Simple Changes to Keep Our Heart Healthy
Get fit and reduce heart problems
There are around 7.6 million people living with a heart or circulatory disease in the UK, 4 million men and 3.6 million women.
There are simple changes we can make to our lives that can help keep ourselves and our heart healthy.
One of these changes is taking part in regular, daily physical activity as it can lower the risk of heart disease and helps control your weight. Regular exercise also helps keep arteries and other blood vessels flexible, ensuring good blood flow and normal blood pressure. Reducing the chances of developing other conditions that put a strain on the heart, such as high blood pressure, high cholesterol and type 2 diabetes.
Aerobic exercise and resistance training are most important for heart health.

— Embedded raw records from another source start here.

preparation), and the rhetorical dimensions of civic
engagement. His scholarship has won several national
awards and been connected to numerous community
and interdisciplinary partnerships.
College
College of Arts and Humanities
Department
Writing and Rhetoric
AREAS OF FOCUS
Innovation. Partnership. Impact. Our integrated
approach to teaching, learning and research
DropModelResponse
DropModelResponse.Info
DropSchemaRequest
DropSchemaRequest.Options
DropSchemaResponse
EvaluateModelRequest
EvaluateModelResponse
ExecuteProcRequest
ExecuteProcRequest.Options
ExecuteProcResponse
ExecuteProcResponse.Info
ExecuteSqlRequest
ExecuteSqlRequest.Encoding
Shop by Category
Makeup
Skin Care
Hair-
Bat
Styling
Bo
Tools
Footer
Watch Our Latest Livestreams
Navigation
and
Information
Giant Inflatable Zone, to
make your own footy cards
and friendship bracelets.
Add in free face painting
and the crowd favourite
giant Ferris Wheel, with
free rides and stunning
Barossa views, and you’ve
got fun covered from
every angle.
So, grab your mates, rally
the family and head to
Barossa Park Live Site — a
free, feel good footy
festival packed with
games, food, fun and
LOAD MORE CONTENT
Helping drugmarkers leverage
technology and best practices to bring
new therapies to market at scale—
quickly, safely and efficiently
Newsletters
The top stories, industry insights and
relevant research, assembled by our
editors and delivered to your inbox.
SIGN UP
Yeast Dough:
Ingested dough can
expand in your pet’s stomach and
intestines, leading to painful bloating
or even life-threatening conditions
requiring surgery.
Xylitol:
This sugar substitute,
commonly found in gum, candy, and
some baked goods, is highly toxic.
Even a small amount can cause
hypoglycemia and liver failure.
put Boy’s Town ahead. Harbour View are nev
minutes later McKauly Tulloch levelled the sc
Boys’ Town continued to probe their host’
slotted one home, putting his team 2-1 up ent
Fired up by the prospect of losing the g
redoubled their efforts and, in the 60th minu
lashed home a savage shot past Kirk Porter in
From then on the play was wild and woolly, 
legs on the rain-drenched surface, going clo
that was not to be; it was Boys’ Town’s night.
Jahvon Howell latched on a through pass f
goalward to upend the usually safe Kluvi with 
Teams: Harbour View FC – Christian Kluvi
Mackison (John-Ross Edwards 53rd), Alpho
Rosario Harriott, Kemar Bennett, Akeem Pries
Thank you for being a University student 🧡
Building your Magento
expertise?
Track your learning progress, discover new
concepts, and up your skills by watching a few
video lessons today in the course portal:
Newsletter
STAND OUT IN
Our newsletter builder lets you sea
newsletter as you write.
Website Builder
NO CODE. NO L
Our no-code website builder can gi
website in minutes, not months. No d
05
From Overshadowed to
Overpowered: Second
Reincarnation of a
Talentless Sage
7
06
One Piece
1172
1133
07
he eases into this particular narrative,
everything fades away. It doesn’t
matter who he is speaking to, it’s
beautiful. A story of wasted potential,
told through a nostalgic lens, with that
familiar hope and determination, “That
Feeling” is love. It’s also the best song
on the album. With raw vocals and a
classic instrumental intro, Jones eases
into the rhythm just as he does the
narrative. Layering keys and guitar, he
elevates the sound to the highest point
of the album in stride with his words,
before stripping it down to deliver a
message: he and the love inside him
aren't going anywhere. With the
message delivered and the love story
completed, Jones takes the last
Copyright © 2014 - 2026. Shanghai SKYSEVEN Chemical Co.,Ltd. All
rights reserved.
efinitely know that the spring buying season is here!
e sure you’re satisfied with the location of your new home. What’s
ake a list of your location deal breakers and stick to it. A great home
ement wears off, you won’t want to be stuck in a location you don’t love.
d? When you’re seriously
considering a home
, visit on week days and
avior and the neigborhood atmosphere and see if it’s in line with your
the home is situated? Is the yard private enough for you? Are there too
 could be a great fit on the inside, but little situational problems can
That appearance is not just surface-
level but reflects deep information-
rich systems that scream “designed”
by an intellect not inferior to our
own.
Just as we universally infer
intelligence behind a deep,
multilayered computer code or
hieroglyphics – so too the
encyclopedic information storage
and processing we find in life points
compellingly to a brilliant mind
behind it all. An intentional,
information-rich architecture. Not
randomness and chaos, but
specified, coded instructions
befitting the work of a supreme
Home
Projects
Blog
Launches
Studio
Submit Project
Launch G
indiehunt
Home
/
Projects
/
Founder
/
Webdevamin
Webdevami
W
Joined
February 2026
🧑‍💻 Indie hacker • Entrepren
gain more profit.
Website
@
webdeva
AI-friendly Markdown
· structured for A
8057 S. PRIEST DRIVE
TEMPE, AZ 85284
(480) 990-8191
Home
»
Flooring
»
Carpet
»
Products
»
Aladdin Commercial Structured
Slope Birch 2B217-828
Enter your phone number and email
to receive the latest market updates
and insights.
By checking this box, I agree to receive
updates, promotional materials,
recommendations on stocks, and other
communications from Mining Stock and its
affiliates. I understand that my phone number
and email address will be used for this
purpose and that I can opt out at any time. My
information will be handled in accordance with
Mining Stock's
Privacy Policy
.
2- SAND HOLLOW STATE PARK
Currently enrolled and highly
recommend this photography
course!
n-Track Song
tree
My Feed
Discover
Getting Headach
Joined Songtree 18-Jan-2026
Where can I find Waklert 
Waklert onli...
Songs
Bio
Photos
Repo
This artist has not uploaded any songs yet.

As inactive people are nearly twice as likely to develop heart disease as people who are physically active.
Seven out of ten heart disease deaths are caused by a patient’s poor diet alone, so let’s talk diet
When it comes to eating make sure you eat healthy fats, not trans fats. We need fats in our diet, including saturated and polyunsaturated and unsaturated fats. One fat we don’t need is trans fat, which is knowing to increase your risk of developing heart disease or having a stroke over a lifetime. This is because trans fats clog your arteries by raising your bad cholesterol levels (LDL) and lowering your good cholesterol levels (HDL).
What foods should you eat to keep your heart healthy?
Consuming calcium rich foods such as dairy, tofu, leafy greens and tahini can all support heart health as calcium helps to lower blood pressure. Pulses and whole-grains are a good source of magnesium, which helps to relax blood vessels while the fibre they supply manages cholesterol levels. You should ensure you are eating fruit and vegetables as they are packed with potassium which can help manage blood pressure, as well as protective antioxidants, which help minimise damage to your arteries. Eating too much salt can lead to high blood pressure a risk factor for heart disease.
Limiting salt (sodium) is an important part of a heart-healthy diet. Adults should not eat more than 6g of salt a day (2.4g sodium)Increase plant sources of protein and start reducing your intake of animal protein. Eating more beef, pork, chicken with skin, whole milk, cheeses and dairy products means more intake of high amounts of cholesterol and saturated fat, both of which contribute to weight gain and increased risk of heart disease. So overall having a range of healthy foods will decrease your risk of heart disease and ensure you feel great all year round.